Greece is now "a normal country in the Eurozone" and does not need financial help from Brussels.
That's according to European Finance Commissioner Pierre Moscovici who was in Athens on Tuesday.
“There is not going to be, there won’t be a fourth program of any kind," he said during a speech to parliament, adding that the so-called "troika" - representatives of the International Monetary Fund, the European Union and the European Central Bank - won't be coming back to Athens to oversee its finances.
Since its 2010 debt crisis, Greece has accepted three international bailouts in exchange for deeply unpopular reforms and painful austerity.
Now Prime Minister Alexis Tsipras wants his country to rely on debt markets without additional external support.
Athens is still set to implement new pension cuts and tax increases next year - even after the bailout ends,
But Moscovici suggested the cuts could be softened:
"'Pacta sunt servanda'" he said at a joint press conference with Greek Finance Minister Euclid Tsakalotos, "which means commitments must be respected. But commitments are not rigid."

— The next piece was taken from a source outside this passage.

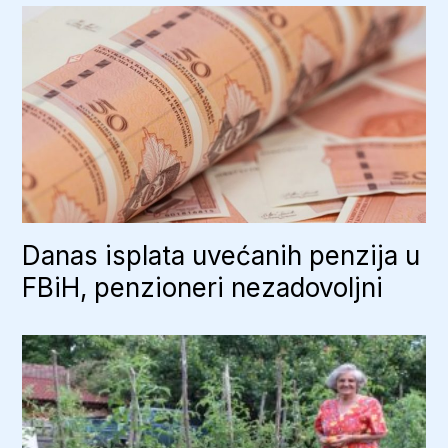
Danas isplata uvećanih penzija u
FBiH, penzioneri nezadovoljni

Euronews' Athens correspondent Nicoleta Drougka reports that Moscovici was concerned with more than just debt:
"During the crisis, half a million Greeks, mainly young people, moved abroad for economic reasons. Pierre Moscovici had a special message for them and the families they left behind: the European Commission will not forget them now that the program is completed.
After all, it is a big bet for the Greek government, to bring back the human capital that abandoned the country in the last decade."